The Euro to Hungarian forint is expected to lower down to its support levels soon as the HUF remains firm along with other central and eastern currencies from Europe. The pair will hit its supports in early January, hitting levels last seen in August 2019. News results from the UK elections are indirectly giving support to the Hungarian forint in sessions. Boris Johnson and the Tories’ win are widely anticipated to break the deadlock between the European Union and the United Kingdom, pushing the highly controversial Brexit and clearing up the uncertainties around the economies in Europe, including Hungary. Tomorrow, the Hungarian National Bank’s Monetary Policy Committee is set to announce its interest rate decision.

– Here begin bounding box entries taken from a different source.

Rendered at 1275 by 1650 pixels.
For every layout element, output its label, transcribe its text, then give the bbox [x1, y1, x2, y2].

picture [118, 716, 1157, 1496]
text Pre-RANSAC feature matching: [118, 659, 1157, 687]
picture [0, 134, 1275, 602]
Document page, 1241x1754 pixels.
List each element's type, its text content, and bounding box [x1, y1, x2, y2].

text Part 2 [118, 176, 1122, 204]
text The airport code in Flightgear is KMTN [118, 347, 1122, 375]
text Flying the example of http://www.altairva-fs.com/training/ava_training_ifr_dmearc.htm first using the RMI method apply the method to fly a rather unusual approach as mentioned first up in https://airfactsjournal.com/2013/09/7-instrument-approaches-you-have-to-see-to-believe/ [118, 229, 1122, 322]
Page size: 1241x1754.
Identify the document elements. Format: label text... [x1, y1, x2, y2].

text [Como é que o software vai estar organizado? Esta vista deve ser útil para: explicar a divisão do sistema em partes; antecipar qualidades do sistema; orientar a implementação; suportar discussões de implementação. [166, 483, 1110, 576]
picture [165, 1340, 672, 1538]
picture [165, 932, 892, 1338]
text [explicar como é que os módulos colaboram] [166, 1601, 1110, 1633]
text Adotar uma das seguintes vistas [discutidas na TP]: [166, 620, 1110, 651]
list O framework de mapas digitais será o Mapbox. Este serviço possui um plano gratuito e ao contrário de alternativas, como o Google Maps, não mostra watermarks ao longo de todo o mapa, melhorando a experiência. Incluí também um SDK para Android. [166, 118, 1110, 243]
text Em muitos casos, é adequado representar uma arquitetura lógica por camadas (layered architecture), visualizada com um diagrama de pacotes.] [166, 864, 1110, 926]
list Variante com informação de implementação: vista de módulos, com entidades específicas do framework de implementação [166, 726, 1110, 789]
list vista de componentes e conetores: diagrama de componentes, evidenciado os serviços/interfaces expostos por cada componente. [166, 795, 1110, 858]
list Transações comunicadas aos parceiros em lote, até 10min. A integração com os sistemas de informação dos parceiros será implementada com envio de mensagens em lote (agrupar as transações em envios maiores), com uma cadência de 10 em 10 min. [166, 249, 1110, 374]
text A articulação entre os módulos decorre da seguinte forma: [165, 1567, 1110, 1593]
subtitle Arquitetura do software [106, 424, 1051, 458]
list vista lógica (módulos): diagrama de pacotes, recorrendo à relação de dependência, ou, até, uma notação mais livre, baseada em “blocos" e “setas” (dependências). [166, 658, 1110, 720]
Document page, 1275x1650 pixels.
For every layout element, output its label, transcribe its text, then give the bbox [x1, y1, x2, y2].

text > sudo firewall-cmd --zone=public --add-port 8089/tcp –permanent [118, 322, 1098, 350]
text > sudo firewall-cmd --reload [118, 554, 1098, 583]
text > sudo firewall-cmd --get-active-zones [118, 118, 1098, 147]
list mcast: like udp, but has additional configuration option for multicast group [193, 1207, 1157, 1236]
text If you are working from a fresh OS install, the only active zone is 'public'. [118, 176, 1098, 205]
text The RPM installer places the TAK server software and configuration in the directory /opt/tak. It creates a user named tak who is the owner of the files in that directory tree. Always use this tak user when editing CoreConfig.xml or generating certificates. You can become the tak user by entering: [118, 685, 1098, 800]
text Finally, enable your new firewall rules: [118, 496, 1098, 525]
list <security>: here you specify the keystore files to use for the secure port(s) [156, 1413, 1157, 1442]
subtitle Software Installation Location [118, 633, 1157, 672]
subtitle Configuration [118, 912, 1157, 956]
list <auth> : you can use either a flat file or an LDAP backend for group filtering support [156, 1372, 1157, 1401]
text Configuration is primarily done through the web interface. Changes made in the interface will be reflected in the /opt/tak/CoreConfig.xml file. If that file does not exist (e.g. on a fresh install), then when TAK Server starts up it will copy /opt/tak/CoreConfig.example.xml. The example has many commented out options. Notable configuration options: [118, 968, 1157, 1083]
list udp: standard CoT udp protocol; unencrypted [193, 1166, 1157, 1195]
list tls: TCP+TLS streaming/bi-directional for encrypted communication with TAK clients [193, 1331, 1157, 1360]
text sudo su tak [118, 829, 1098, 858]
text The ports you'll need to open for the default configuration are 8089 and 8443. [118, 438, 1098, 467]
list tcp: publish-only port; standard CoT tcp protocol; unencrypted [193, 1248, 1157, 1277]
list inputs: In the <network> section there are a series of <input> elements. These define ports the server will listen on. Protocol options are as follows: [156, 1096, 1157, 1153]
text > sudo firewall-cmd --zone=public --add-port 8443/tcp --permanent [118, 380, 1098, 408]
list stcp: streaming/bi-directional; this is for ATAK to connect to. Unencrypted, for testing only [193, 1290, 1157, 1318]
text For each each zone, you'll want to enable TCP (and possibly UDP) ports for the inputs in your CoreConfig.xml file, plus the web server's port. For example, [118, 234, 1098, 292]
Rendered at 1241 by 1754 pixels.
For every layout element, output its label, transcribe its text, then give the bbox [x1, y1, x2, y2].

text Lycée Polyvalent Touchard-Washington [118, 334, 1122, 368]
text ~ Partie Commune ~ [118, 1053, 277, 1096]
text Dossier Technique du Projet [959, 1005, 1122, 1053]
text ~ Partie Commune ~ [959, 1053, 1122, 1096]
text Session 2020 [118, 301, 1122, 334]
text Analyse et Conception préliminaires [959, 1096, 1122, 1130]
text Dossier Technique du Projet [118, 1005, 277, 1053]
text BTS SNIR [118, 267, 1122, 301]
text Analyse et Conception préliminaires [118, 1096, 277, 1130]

Just like with Norway’s central bank, the Hungarian central bank is also expected to retain its benchmark interest rate at 0.90% on December 17.
The week German manufacturing PMI and other weak readings from Eurozone economies cemented the fate of the euro against the ruble in the near-term trading. The German-data heavy euro is bound to continue to tumble to its lowest level since February 2018 before the year 2019 ends, which is just only a few days away. Berlin’s December manufacturing purchasing managers index unexpectedly contracted, causing the euro to collapse in trading sessions. The factory PMI shrunk from 44.1% to 43.4% this month, which caught trader off guard because they were expecting an improvement of 44.5% prior. The improvement in the country’s services PMI failed to counter the surprise contraction in the factory PMI. The German services purchasing managers index met expectations and rose from 51.7% to 52.0% in December, maintaining its stature above the 50-percent-mark.
It appears that the euro is ending the year on a sour note even as it remains on the defensive against the zloty and even on other currencies. The series of discouraging reports from the eurozone’s economies are keeping the single currency on the defensive on forex trading. After bouncing off its resistance before December started, the bears keep hold of the downward momentum of the pair and has successfully continued to drag the EURPLN lower. And unfortunately for bulls, the pair is still on track to continue to go down thanks to the improvement in Poland’s economy which reinforced the zloty. Earlier today, the Polish Central Statistical Office released the country’s consumer price index which rose from 2.4% to 2.6%. Meanwhile, the National Bank of Poland reported the country’s current account for October. The current account index rose from €171 million to €529 million.